One of my most cherished memories was the baking of biscochito cookies. Whether you call them biscochitos (northern New Mexico) or biscochos (southern New Mexico), these cookies are just simple short bread cookies sprinkled with cinnamon and sugar—but their taste is quite unforgettable. There are several variations of this recipe, but the flavors are the same… cinnamon, sugar and anise.
These delightful little cookies are the official State cookie of New Mexico – which is the only State to have an official cookie. In fact, during the 1989 State legislative section, battles erupted over the correct spelling of this wonderful delicacy introduced to the area by Spanish conquistadors back in the 17th century. Quite a history, indeed!

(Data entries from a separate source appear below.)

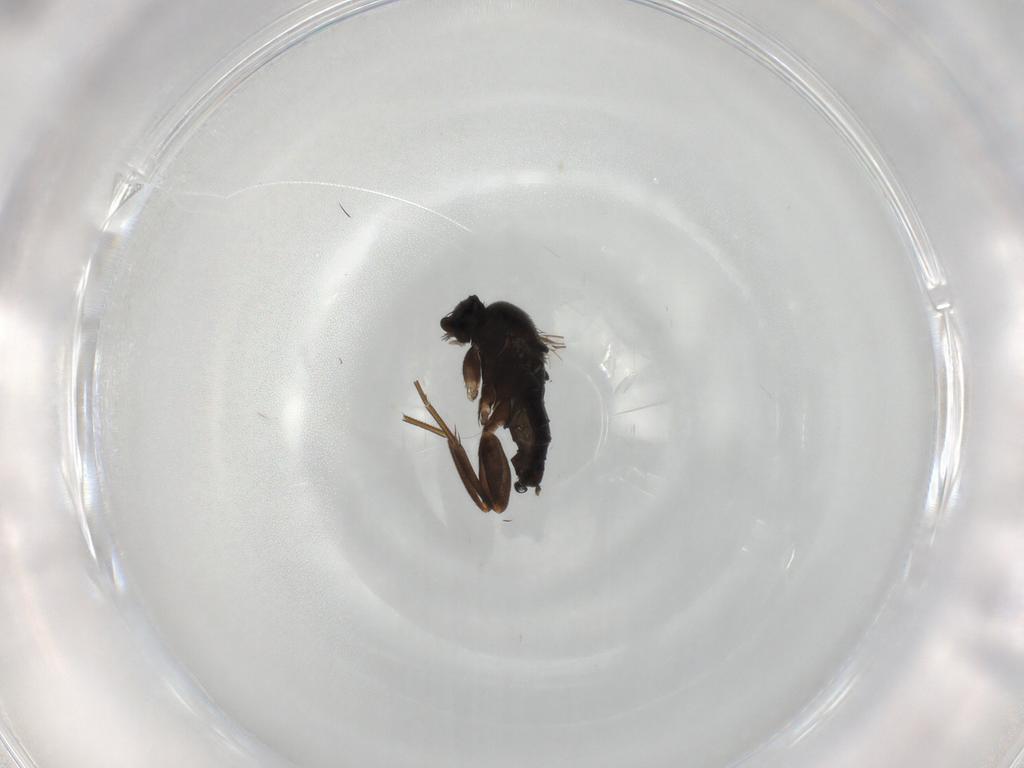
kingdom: Animalia
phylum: Arthropoda
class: Insecta
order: Diptera
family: Phoridae
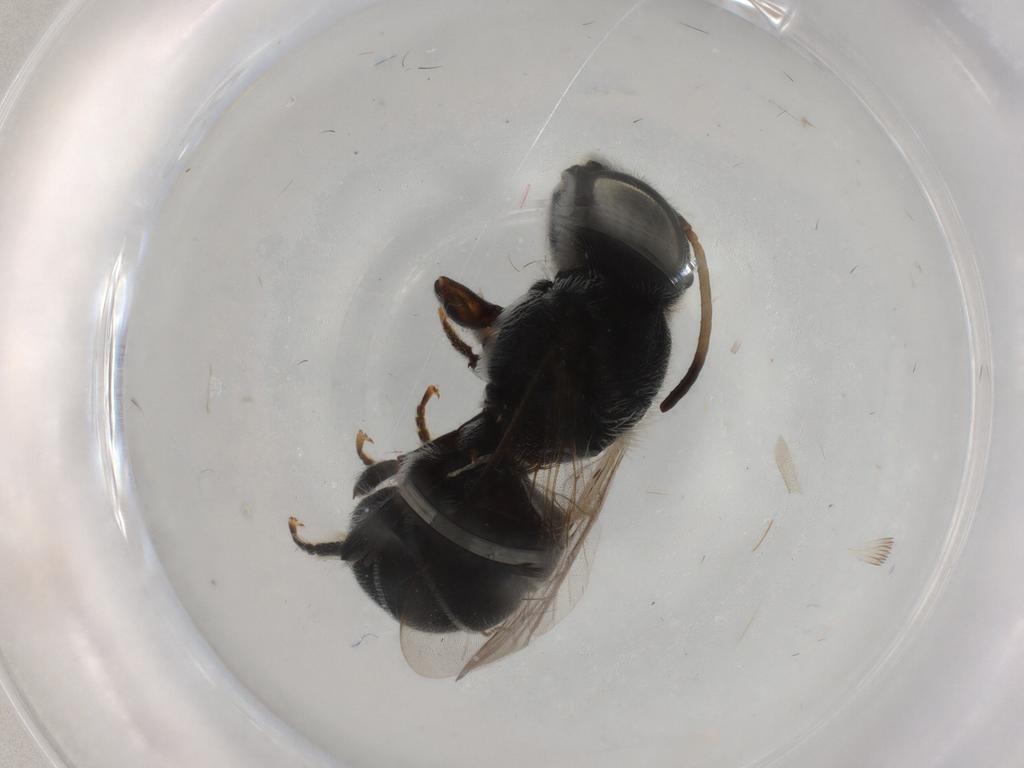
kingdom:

As an annual Christmas tradition Mom would make biscochitos by the dozens – and there were never enough, as far as I was concerned. They were revered and savored by folks who came to call during the holiday season. Special friends might even end up with a small box of them to take home on their departure.
Mom would always cut some into special shapes for me — cowboy hats, cowboy boots, and even cactus shapes. Texas stars and the small round shapes were always popular. She even had a special “cookie tin” to keep them in. These southwest cookies, to say the least, were at the top of the Christmas goodies list at our house.
Traditions are special to each and every family, and ours is not any different. After Mom passed away, it was a few years before I got biscochitos freshly baked without a visit to Santa Fe or Taos. Now my sister, Katie, has rekindled this tradition of heavenly goodness by baking biscochitos every year using Mom’s recipe. So visits between our homes during the holidays mean two things to me: happy times to reminisce of family and Christmases past, and a cookie tin of biscochitos just for me. Of course I share with my amazing wife, but you can bet the count is carefully monitored.
I hope for you this Christmas is filled with family traditions that rekindle joyous memories, and blessings beyond measure in the coming year.